- **What you are asked to do**: Your response should reproduce every line of the entries that contains the word "minimize".
☆ ☆ ☆ ☆
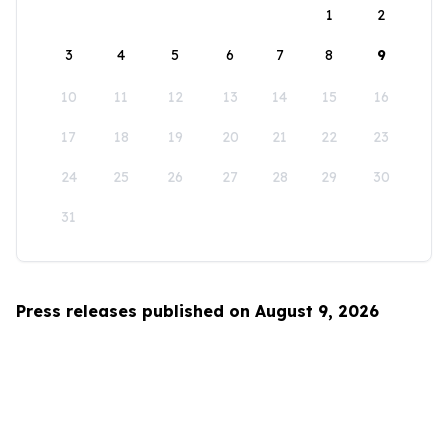
1
2
3
4
5
6
7
8
9
10
11
12
13
14
15
16
17
18
19
20
21
22
23
24
25
26
27
28
29
30
31
Press releases published on August 9, 2026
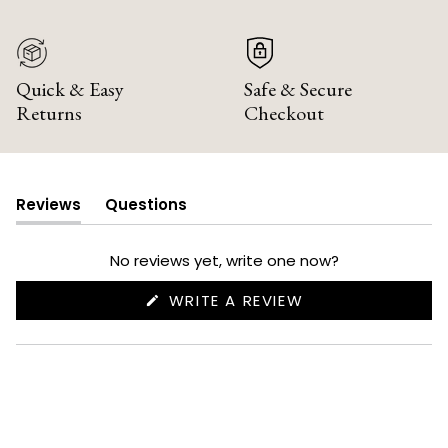
Quick & Easy
Safe & Secure
Returns
Checkout
Reviews
Questions
(tab
(tab
expanded)
collapsed)
No reviews yet, write one now?
(OPENS
WRITE A REVIEW
IN
A
NEW
WINDOW)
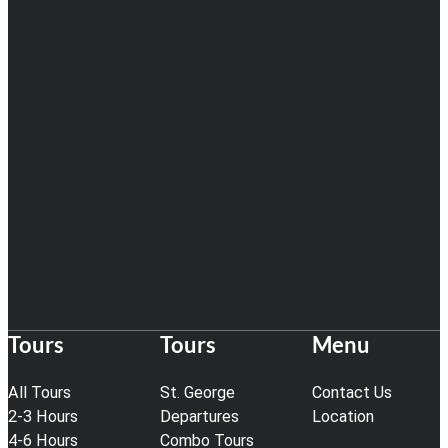
Tours
Tours
Menu
All Tours
St. George
Contact Us
2-3 Hours
Departures
Location
4-6 Hours
Combo Tours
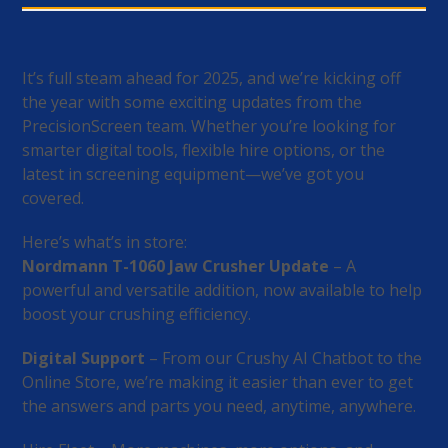
It’s full steam ahead for 2025, and we’re kicking off
the year with some exciting updates from the
PrecisionScreen team. Whether you’re looking for
smarter digital tools, flexible hire options, or the
latest in screening equipment—we’ve got you
covered.
Here’s what’s in store:
Nordmann T-1060 Jaw Crusher Update
– A
powerful and versatile addition, now available to help
boost your crushing efficiency.
Digital Support
– From our Crushy AI Chatbot to the
Online Store, we’re making it easier than ever to get
the answers and parts you need, anytime, anywhere.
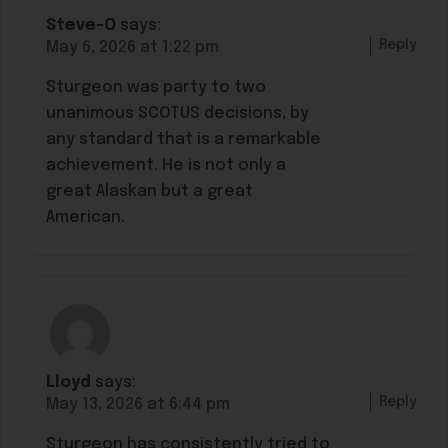
Steve-O
says:
Reply
May 6, 2026 at 1:22 pm
Sturgeon was party to two
unanimous SCOTUS decisions, by
any standard that is a remarkable
achievement. He is not only a
great Alaskan but a great
American.
Lloyd
says:
Reply
May 13, 2026 at 6:44 pm
Sturgeon has consistently tried to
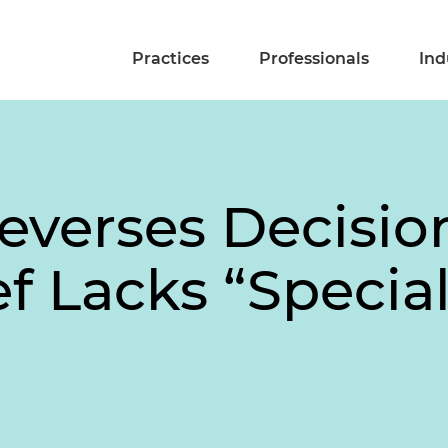
Practices
Professionals
Ind
Reverses Decisio
f Lacks “Specia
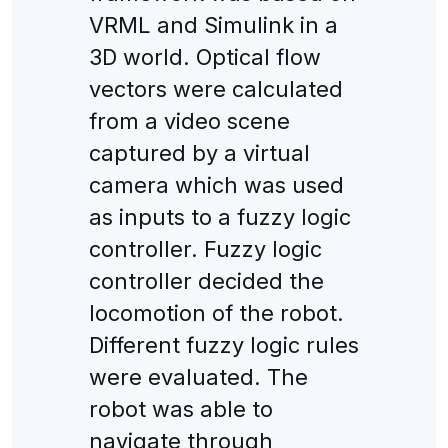
VRML and Simulink in a
3D world. Optical flow
vectors were calculated
from a video scene
captured by a virtual
camera which was used
as inputs to a fuzzy logic
controller. Fuzzy logic
controller decided the
locomotion of the robot.
Different fuzzy logic rules
were evaluated. The
robot was able to
navigate through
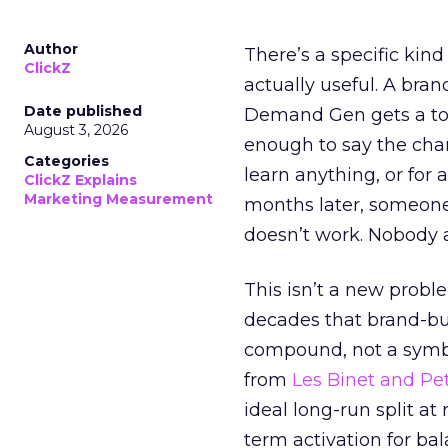
Author
There’s a specific kind
ClickZ
actually useful. A bran
Date published
Demand Gen gets a toke
August 3, 2026
enough to say the chann
Categories
learn anything, or for 
ClickZ Explains
Marketing Measurement
months later, someone
doesn’t work. Nobody 
This isn’t a new probl
decades that brand-bui
compound, not a symbo
from
Les Binet and Pete
ideal long-run split a
term activation for b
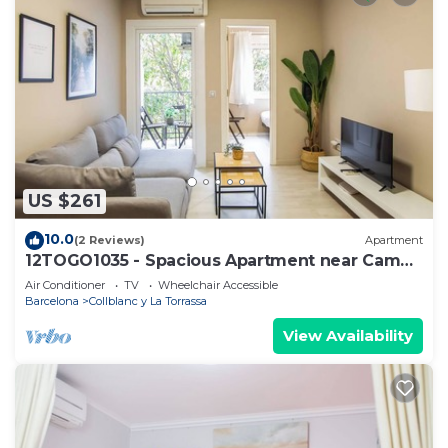
US $261
10.0
(2 Reviews)
Apartment
12TOGO1035 - Spacious Apartment near Camp
Nou!
Air Conditioner
TV
Wheelchair Accessible
Barcelona
Collblanc y La Torrassa
View Availability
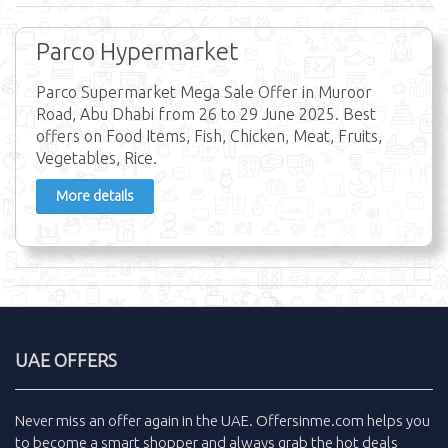
Parco Hypermarket
Parco Supermarket Mega Sale Offer in Muroor
Road, Abu Dhabi from 26 to 29 June 2025. Best
offers on Food Items, Fish, Chicken, Meat, Fruits,
Vegetables, Rice.
More details
UAE OFFERS
Never miss an
offer
again in the
UAE
.
Offersinme.com
helps you
to become a smart shopper and always grab the
hot deals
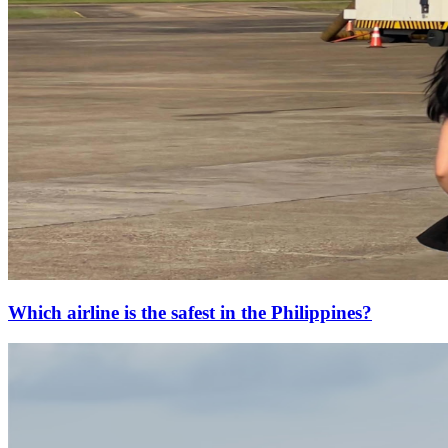
Which airline is the safest in the Philippines?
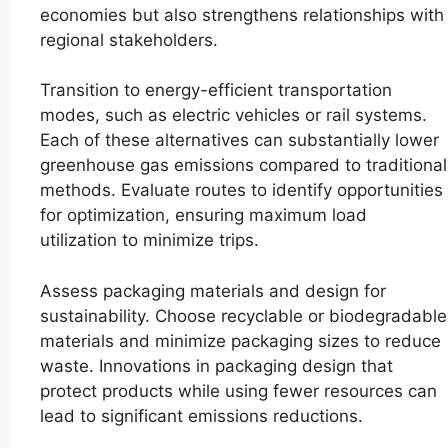
economies but also strengthens relationships with
regional stakeholders.
Transition to energy-efficient transportation
modes, such as electric vehicles or rail systems.
Each of these alternatives can substantially lower
greenhouse gas emissions compared to traditional
methods. Evaluate routes to identify opportunities
for optimization, ensuring maximum load
utilization to minimize trips.
Assess packaging materials and design for
sustainability. Choose recyclable or biodegradable
materials and minimize packaging sizes to reduce
waste. Innovations in packaging design that
protect products while using fewer resources can
lead to significant emissions reductions.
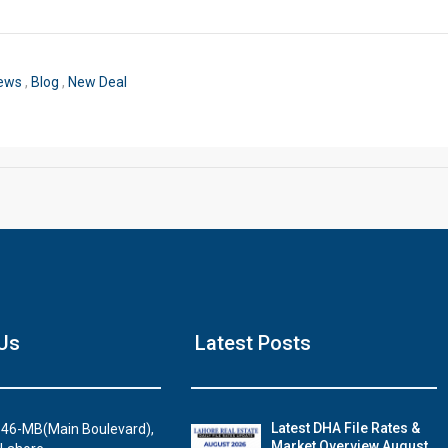
Click to join the LRE WhatsApp Group to ask your query quickly
News
,
Blog
,
New Deal
House Video 2
Us
Latest Posts
Luxury house with modern amenities
Watch on YouTube
Latest DHA File Rates &
46-MB(Main Boulevard),
Market Overview August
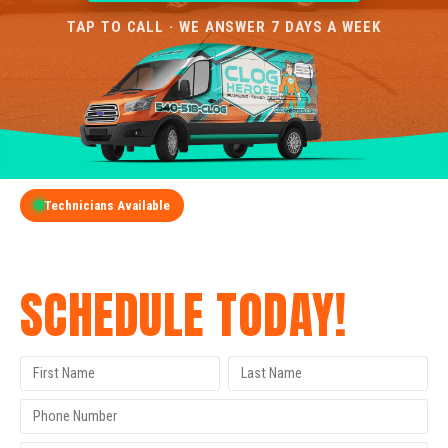
TAP TO CALL · WE ANSWER 7 DAYS A WEEK
Technicians Available
GET A FREE QUOTE
SCHEDULE TODAY!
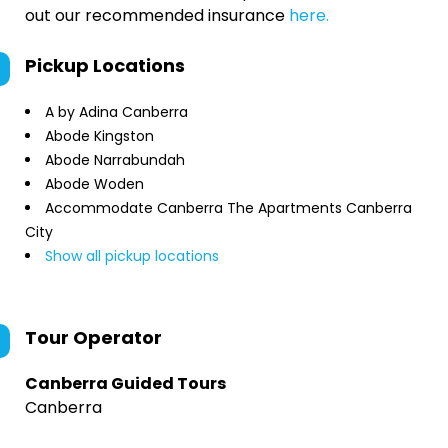
out our recommended insurance
here.
Pickup Locations
A by Adina Canberra
Abode Kingston
Abode Narrabundah
Abode Woden
Accommodate Canberra The Apartments Canberra
City
Show all pickup locations
Tour Operator
Canberra Guided Tours
Canberra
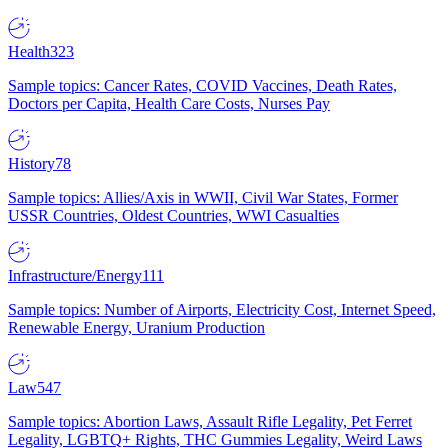
Health
323
Sample topics: Cancer Rates, COVID Vaccines, Death Rates,
Doctors per Capita, Health Care Costs, Nurses Pay
History
78
Sample topics: Allies/Axis in WWII, Civil War States, Former
USSR Countries, Oldest Countries, WWI Casualties
Infrastructure/Energy
111
Sample topics: Number of Airports, Electricity Cost, Internet Speed,
Renewable Energy, Uranium Production
Law
547
Sample topics: Abortion Laws, Assault Rifle Legality, Pet Ferret
Legality, LGBTQ+ Rights, THC Gummies Legality, Weird Laws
☆ ☆ ☆ ☆
- **Exercise output**:
utilization to minimize trips.
materials and minimize packaging sizes to reduce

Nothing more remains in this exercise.